-- Data to examine --
++++++
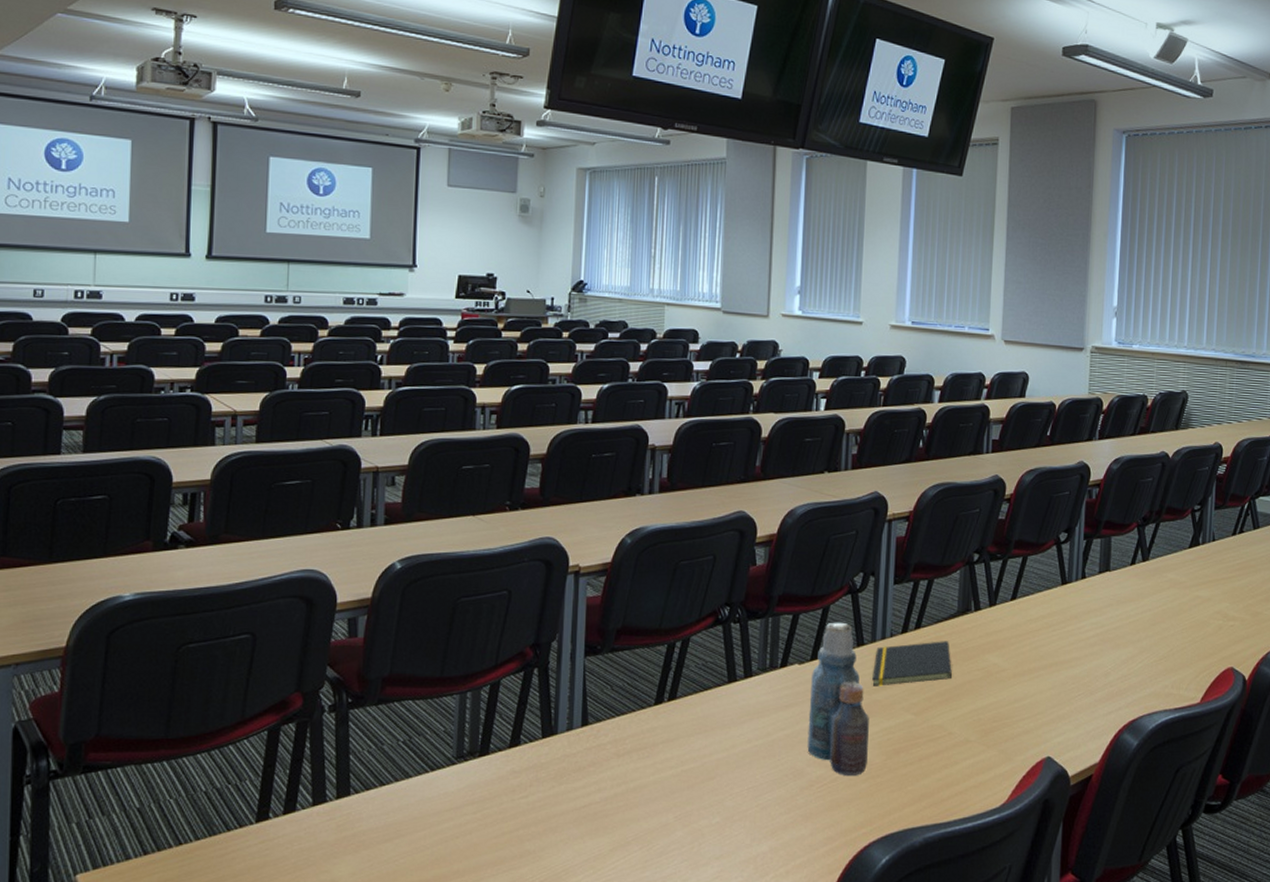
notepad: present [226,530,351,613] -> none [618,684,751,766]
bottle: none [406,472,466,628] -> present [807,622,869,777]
++++++
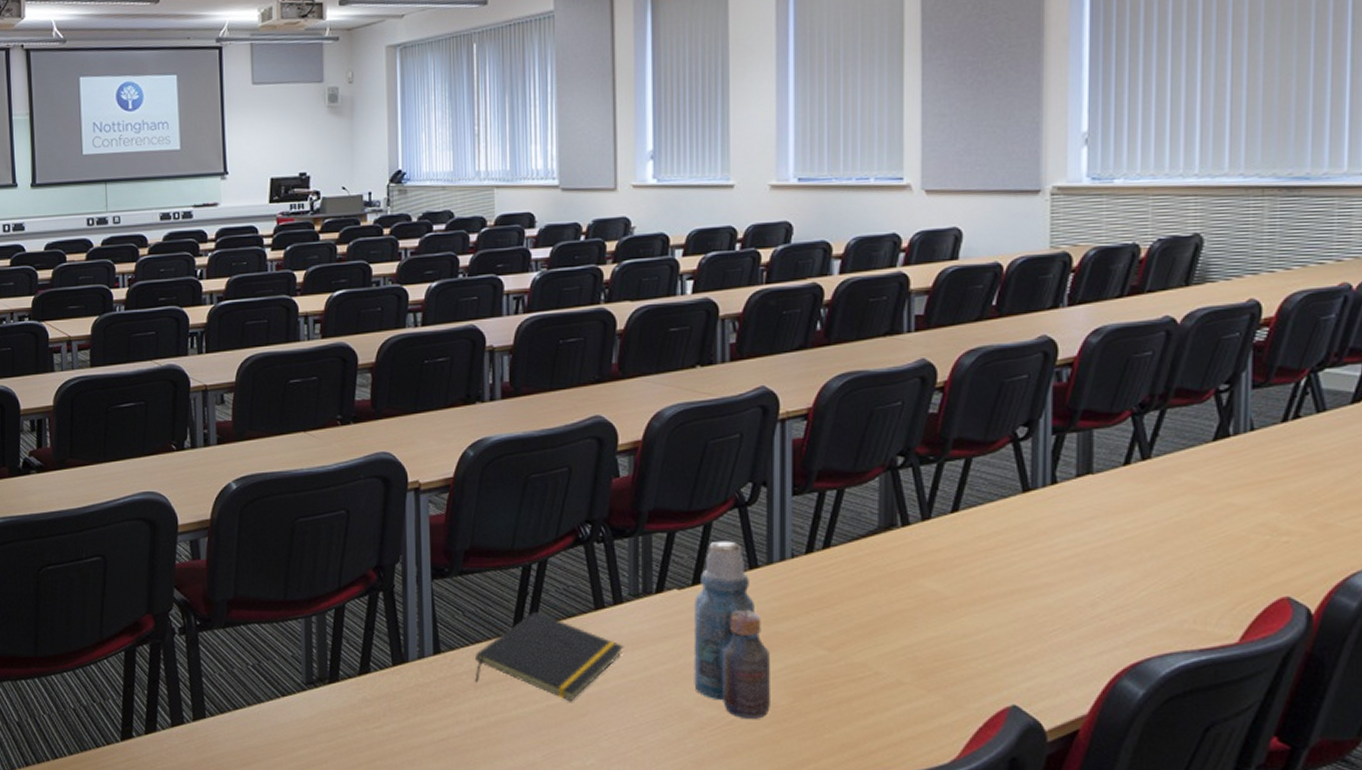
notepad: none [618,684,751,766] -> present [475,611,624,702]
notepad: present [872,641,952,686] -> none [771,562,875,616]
++++++
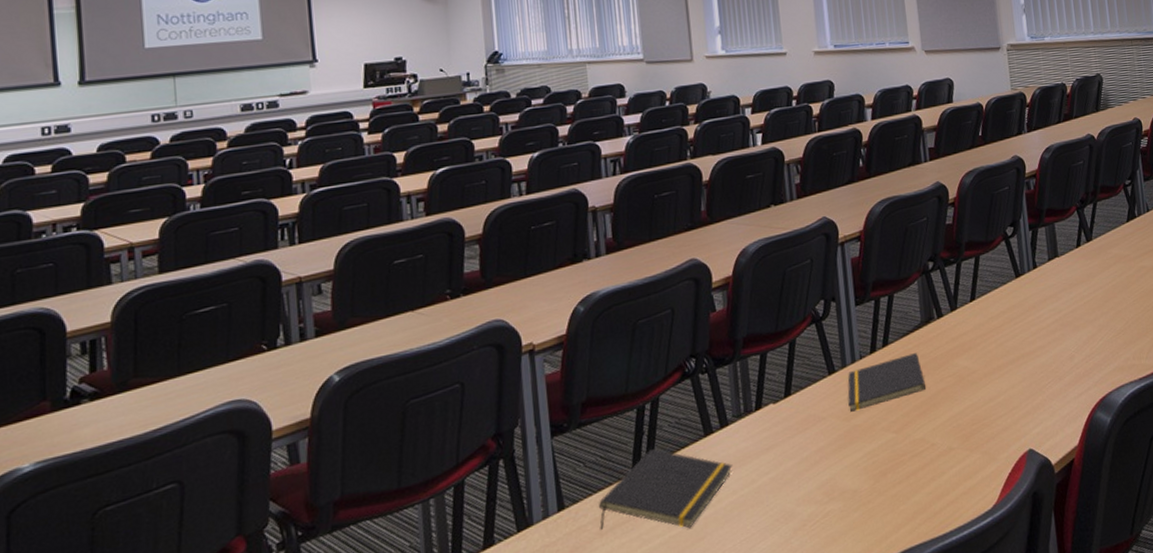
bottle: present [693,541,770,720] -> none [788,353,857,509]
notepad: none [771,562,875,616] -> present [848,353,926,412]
++++++
-- Your objective --
Search the listing above for the lines with "notepad: present [226,530,351,613]" and "bottle: none [406,472,466,628]", then output those lines and all lines between them exactly.

-- Result below --
notepad: present [226,530,351,613] -> none [618,684,751,766]
bottle: none [406,472,466,628] -> present [807,622,869,777]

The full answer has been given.